## How to complete this task
An exact copy of the data is required; the images should not appear in it.

## Dataset section
——————————

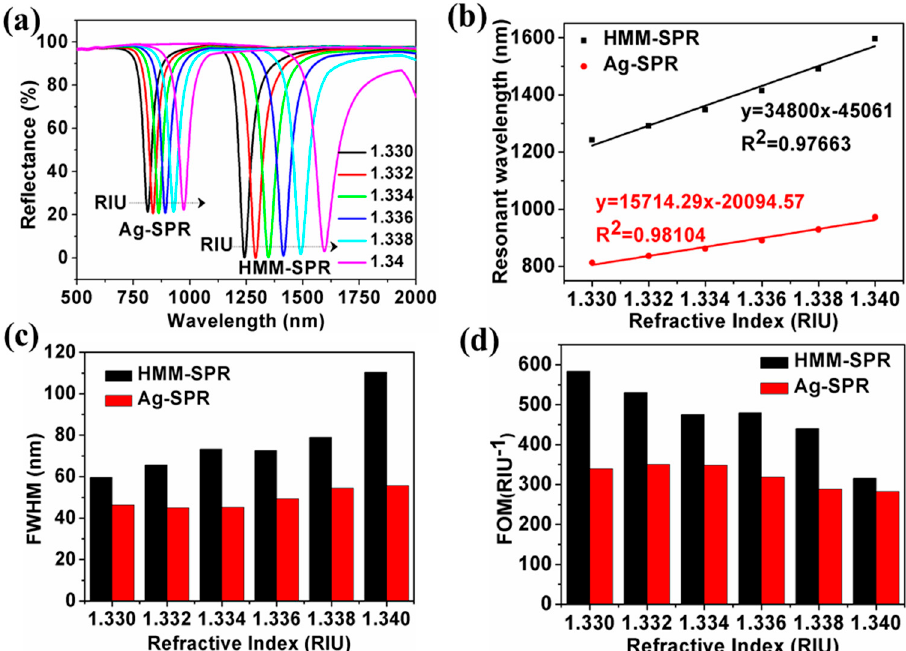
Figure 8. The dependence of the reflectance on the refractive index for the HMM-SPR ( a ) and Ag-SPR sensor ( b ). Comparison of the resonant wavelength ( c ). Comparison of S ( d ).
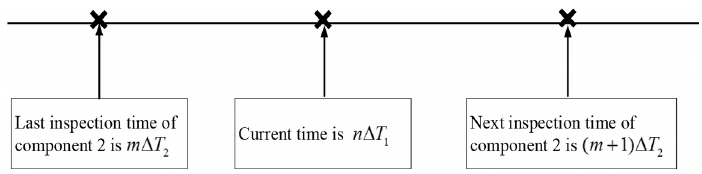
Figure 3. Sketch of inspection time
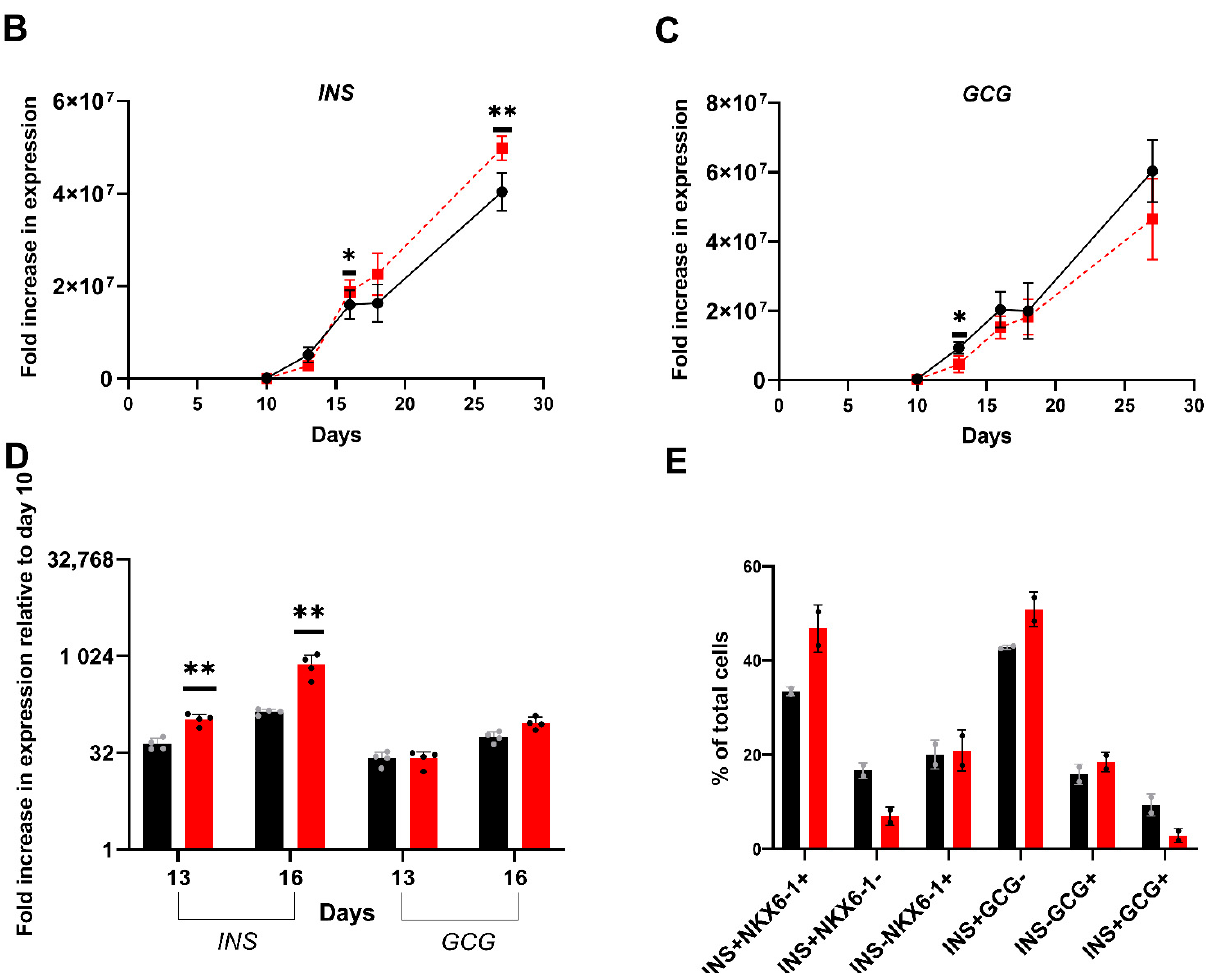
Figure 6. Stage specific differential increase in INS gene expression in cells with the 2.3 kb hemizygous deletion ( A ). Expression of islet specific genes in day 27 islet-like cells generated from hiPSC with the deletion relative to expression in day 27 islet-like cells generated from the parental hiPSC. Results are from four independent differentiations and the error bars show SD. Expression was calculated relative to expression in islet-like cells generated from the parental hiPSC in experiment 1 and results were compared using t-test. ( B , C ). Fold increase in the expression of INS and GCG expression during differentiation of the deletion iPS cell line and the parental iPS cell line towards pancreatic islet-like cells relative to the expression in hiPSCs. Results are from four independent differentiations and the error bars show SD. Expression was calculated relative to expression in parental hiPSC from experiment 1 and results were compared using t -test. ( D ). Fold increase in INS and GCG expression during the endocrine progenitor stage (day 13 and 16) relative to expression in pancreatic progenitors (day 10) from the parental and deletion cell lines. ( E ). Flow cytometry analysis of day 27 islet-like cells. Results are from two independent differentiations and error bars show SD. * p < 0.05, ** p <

——————————

## Answer to this task
Figure 8. The dependence of the reflectance on the refractive index for the HMM-SPR ( a ) and Ag-SPR sensor ( b ). Comparison of the resonant wavelength ( c ). Comparison of S ( d ).
Figure 3. Sketch of inspection time
Figure 6. Stage specific differential increase in INS gene expression in cells with the 2.3 kb hemizygous deletion ( A ). Expression of islet specific genes in day 27 islet-like cells generated from hiPSC with the deletion relative to expression in day 27 islet-like cells generated from the parental hiPSC. Results are from four independent differentiations and the error bars show SD. Expression was calculated relative to expression in islet-like cells generated from the parental hiPSC in experiment 1 and results were compared using t-test. ( B , C ). Fold increase in the expression of INS and GCG expression during differentiation of the deletion iPS cell line and the parental iPS cell line towards pancreatic islet-like cells relative to the expression in hiPSCs. Results are from four independent differentiations and the error bars show SD. Expression was calculated relative to expression in parental hiPSC from experiment 1 and results were compared using t -test. ( D ). Fold increase in INS and GCG expression during the endocrine progenitor stage (day 13 and 16) relative to expression in pancreatic progenitors (day 10) from the parental and deletion cell lines. ( E ). Flow cytometry analysis of day 27 islet-like cells. Results are from two independent differentiations and error bars show SD. * p < 0.05, ** p <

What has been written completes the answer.